━━ TEXTE SUPPORT ━━

Perso, je l'ai suivi aveuglément.
Bon... pas grâce à la trame "débile", mais grâce à ce texte démentiel qui recoupe plusieurs niveaux de lecture.

Tellement d'ouverture sur les langages.
Un panel large de jargons utilisés : de l'univers d'un hardcore gamer à de la poésie en passant par du vocabulaire désuet.
L'extravagance et le conventionnel.
Un mélange détonnant qui ne manquerait pas d'interpeler certains membres De l'Académie Française.
Alain Damasio joue et se joue des mots. Il exploite leur musicalité à fond et nous amène de ce fait à intégrer naturellement que les sons eux-mêmes peuvent être une forme de langage à proprement parler.

Une graphie qui, en plus d'être unique pour chaque personnage, témoigne du niveau d'imprégnation/communion du personnage avec le milieu qui l'entoure.

Une dystopie qui nous alerte sur les dangers du virtuel et du tout-connecté. Sur les dangers de ce que serait une ville privatisée.
Qui nous parle de modes de vie alternatifs.
En citant Gilles Deleuze et J. R. R Tolkien.
Ouvert, j'vous dis.

Ode à la nature, aux liens sociaux, à la musique.
Ode au vivant.

"Les furtifs" ou quand tu réalises que ton imagination fertile est pâlotte.

Un livre-objet qui bouscule les frontières de la littérature et qui ne manque pas de faire frissoner.

- "Tu te sens prêt, Lorca ?
- Absolument pas...
- C'est précisément ce que j'appelle être prêt. Cet état d'incertitude fragile, ouverte, qui rend disponible à l'inconnu."

━━━

Recopiez fidèlement le passage de l'avis sur « Les furtifs » ci-dessus qui s'ouvre sur les mots « Alain Damasio joue » et se clôt sur « milieu qui l'entoure. ».

━━ DONNÉES PRÉSENTÉES ━━

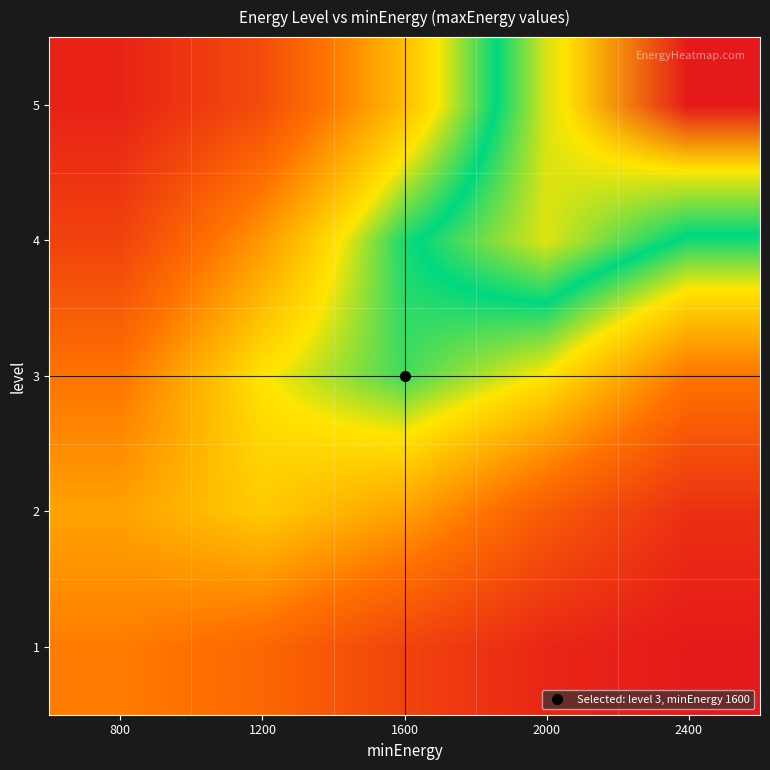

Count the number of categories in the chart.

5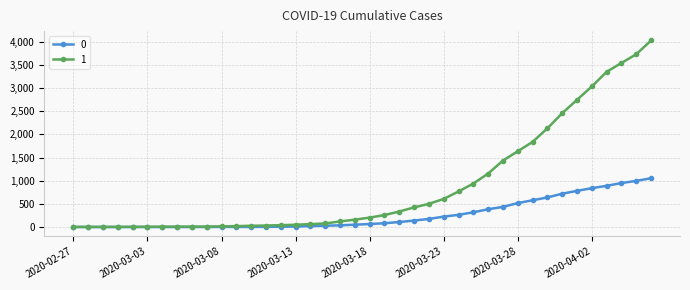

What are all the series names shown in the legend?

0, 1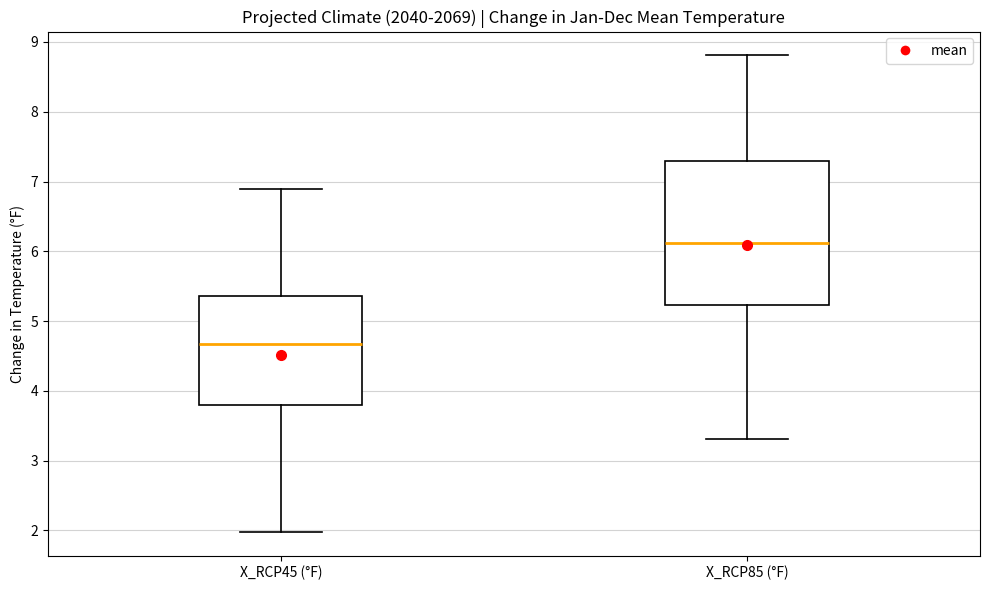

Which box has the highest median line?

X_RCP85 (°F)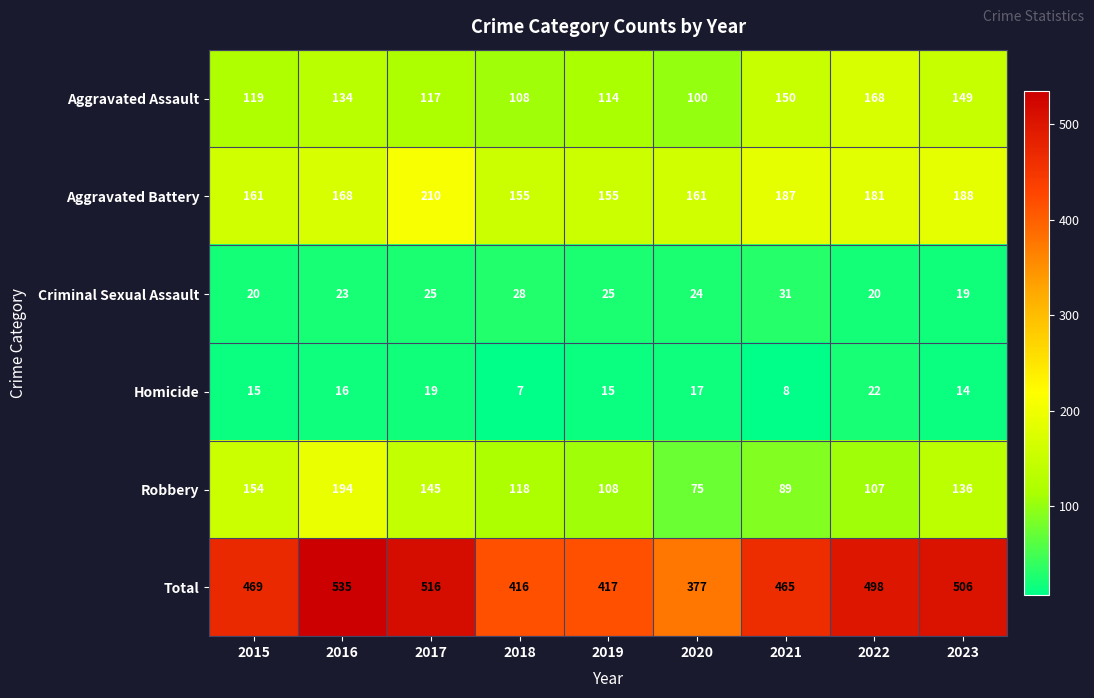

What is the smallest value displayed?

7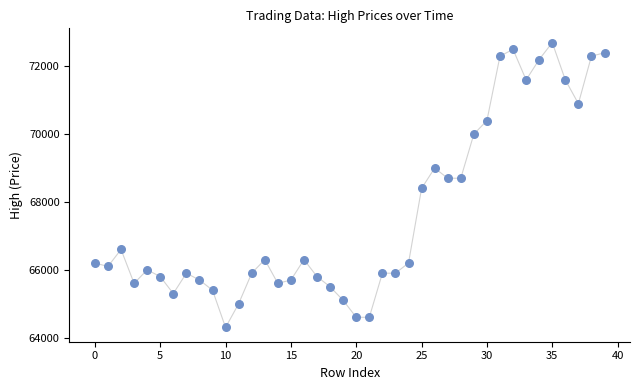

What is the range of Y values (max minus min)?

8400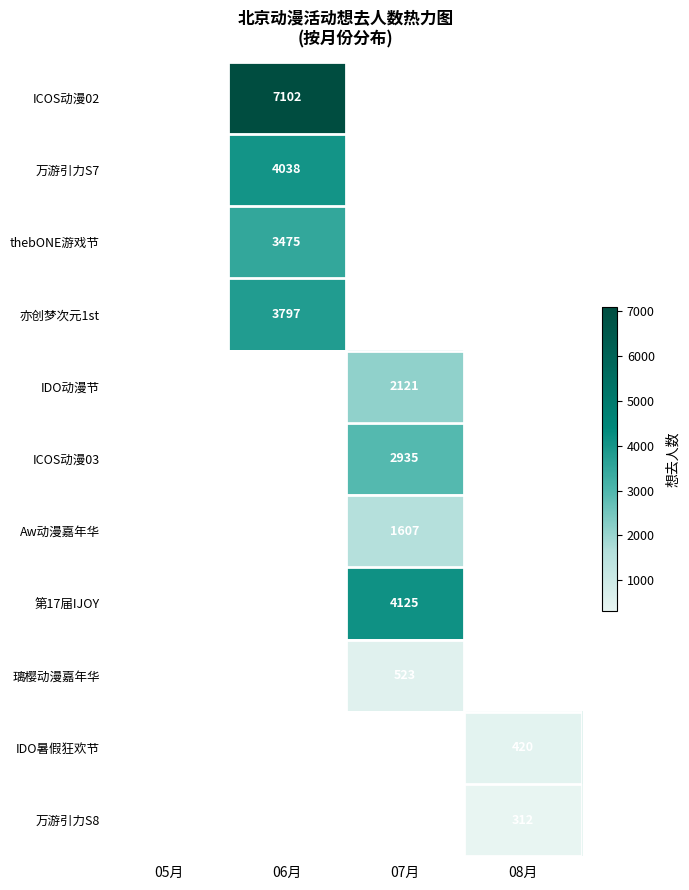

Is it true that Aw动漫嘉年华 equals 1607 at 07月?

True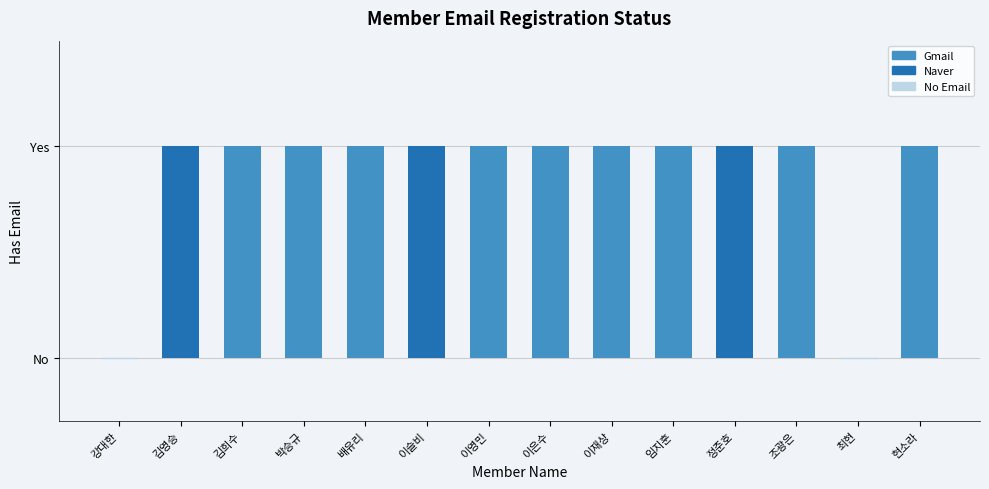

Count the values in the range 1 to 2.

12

━━━

RÉSULTAT ATTENDU:
Alain Damasio joue et se joue des mots. Il exploite leur musicalité à fond et nous amène de ce fait à intégrer naturellement que les sons eux-mêmes peuvent être une forme de langage à proprement parler.

Une graphie qui, en plus d'être unique pour chaque personnage, témoigne du niveau d'imprégnation/communion du personnage avec le milieu qui l'entoure.